Prime Minister Benjamin Netanyahu, criticised by Peres in recent years, visited the hospital on Wednesday night, saying “we feel some relief… because this evening he is better than he was yesterday evening”.

He could not enter Peres’s room in intensive care and was given a briefing outside due to the sensitivity of his condition.

Peres’s personal physician and son-in-law Rafi Walden told AFP on Thursday that “there is another real improvement today,” describing his condition as serious but stable.

He said it was likely his condition would remain that way in the coming days.

Peres was still breathing with the help of a respirator, but was able to respond when his sedation was lessened as he had the previous day.

He has not been able to speak due to being intubated, Walden said.

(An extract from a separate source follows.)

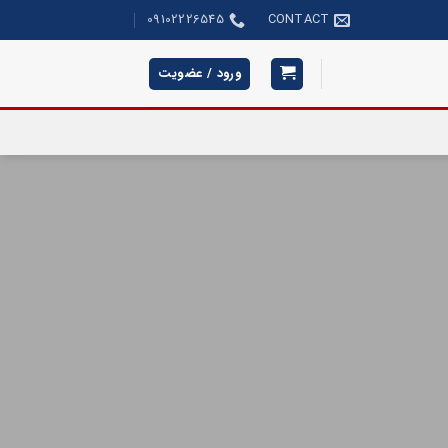
09102226545
CONTACT
ورود / عضویت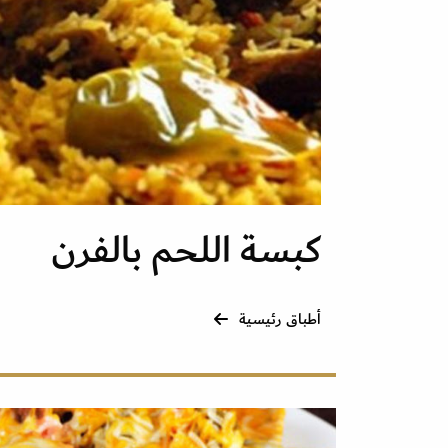
كبسة اللحم بالفرن
أطباق رئيسية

“He squeezes the hand and he moves his legs,” he said. “Definitely these are indications that he is listening and is responsive to our calls.”

‘Patriarch of peace’ 

Peres has held nearly every major office in the country, serving twice as prime minister. He was president, a mostly ceremonial role, from 2007 to 2014.

He won the Nobel Peace Prize in 1994 along with Yitzhak Rabin and Yasser Arafat for his role in negotiating the Oslo accords.

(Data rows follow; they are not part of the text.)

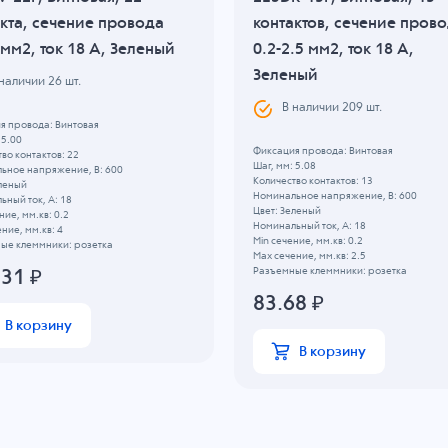
кта, сечение провода
контактов, сечение пров
 мм2, ток 18 A, Зеленый
0.2-2.5 мм2, ток 18 A,
Зеленый
 наличии
26
шт.
В наличии
209
шт.
я провода: Винтовая
 5.00
Фиксация провода: Винтовая
во контактов: 22
Шаг, мм: 5.08
ьное напряжение, B: 600
Количество контактов: 13
еленый
Номинальное напряжение, B: 600
ный ток, А: 18
Цвет: Зеленый
ние, мм.кв: 0.2
Номинальный ток, А: 18
ние, мм.кв: 4
Min сечение, мм.кв: 0.2
ые клеммники: розетка
Max сечение, мм.кв: 2.5
Разъемные клеммники: розетка
.31
₽
83.68
₽
В корзину
В корзину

The former hawk turned dove is widely respected both in Israel and abroad, regularly meeting world leaders and celebrities in recent years, seemingly charming them along the way.

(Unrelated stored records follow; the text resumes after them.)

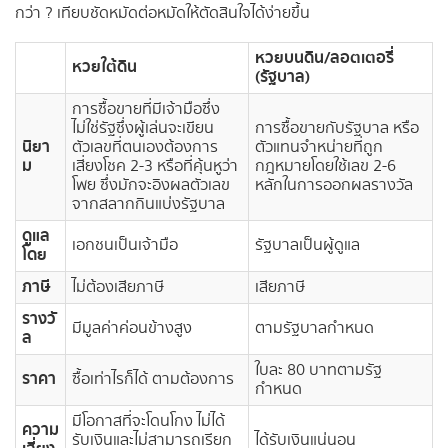
กว่า ? เทียบชัดหมัดต่อหมัดให้ตัดสินใจได้ง่ายขึ้น
หวยบนดิน/ลอตเตอรี่
หวยใต้ดิน
(รัฐบาล)
การซื้อขายที่มีเจ้ามือซึ่ง
ไม่ใช่รัฐซึ่งผู้เล่นจะเขียน
การซื้อขายกับรัฐบาล หรือ
นิยา
ตัวเลขที่ตนเองต้องการ
ตัวแทนจำหน่ายที่ถูก
ม
เสี่ยงโชค 2-3 หรือที่คุ้นหูว่า
กฎหมายโดยใช้เลข 2-6
โพย ซึ่งมักจะอิงผลตัวเลข
หลักในการออกผลรางวัล
จากสลากกินแบ่งรัฐบาล
ดูแล
เอกชนเป็นเจ้ามือ
รัฐบาลเป็นผู้ดูแล
โดย
ภาษี
ไม่ต้องเสียภาษี
เสียภาษี
รางวั
มีมูลค่าค่อนข้างสูง
ตามรัฐบาลกำหนด
ล
ใบละ 80 บาทตามรัฐ
ราคา
ซื้อเท่าไรก็ได้ ตามต้องการ
กำหนด
มีโอกาสที่จะโดนโกง ไม่ได้
ความ
รับเงินและไม่สามารถเรียก
ได้รับเงินแน่นอน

In March, he met supermodel Naomi Campbell at his Peres Center for Peace for an event related to International Women’s Day.

On the same day, he met visiting US Vice President Joe Biden.

While doctors saw cause for optimism in his improvement, they also noted that he remained at risk.

“The fact that he responds is an excellent start, but there are still numerous possibilities for complications related to his hospitalisation in intensive care,” Zeev Feldman, a neurosurgeon involved in his treatment, told Israel’s Channel 2 television.

“It is an environment that is not natural for a human being and which can create complications.”

There have been statements of concern from across the political spectrum as well as from the UN special coordinator for the Middle East peace process, Nickolay Mladenov, who called Peres “a patriarch of peace and progress.”

Exercise, good wine

In January, Peres was hospitalised twice for heart trouble.

In the first instance, the hospital said he had suffered a “mild cardiac event” and underwent catheterisation to widen an artery.

He was rushed to hospital a second time days later with chest pains and an irregular heartbeat.

Peres has sought to maintain an active schedule despite his age, particularly through events related to his Peres Center for Peace.

When leaving hospital on January 19, Peres said he was keen to get back to work.

“I’m so happy to return to work, that was the whole purpose of this operation,” he said.

Peres once confided that the secret to his longevity was daily exercise, eating little and drinking one or two glasses of good wine.

He once hawkishly rejected any compromise with hostile Arab states, but said he was converted after 1977, when Egyptian president Anwar Sadat made a historic visit to Jerusalem, leading to the first Arab-Israeli peace treaty.

Born in Poland in 1923, Peres emigrated to what was then British mandatory Palestine when he was 11.

He joined the Zionist struggle in the 1940s and while hitchhiking met David Ben-Gurion, who would become Israel’s first prime minister.

Peres became director general of the nascent defence ministry at just 29 years old.

Beyond his accomplishments in the public eye, he was also seen as a driving force in the development of Israel’s undeclared nuclear programme.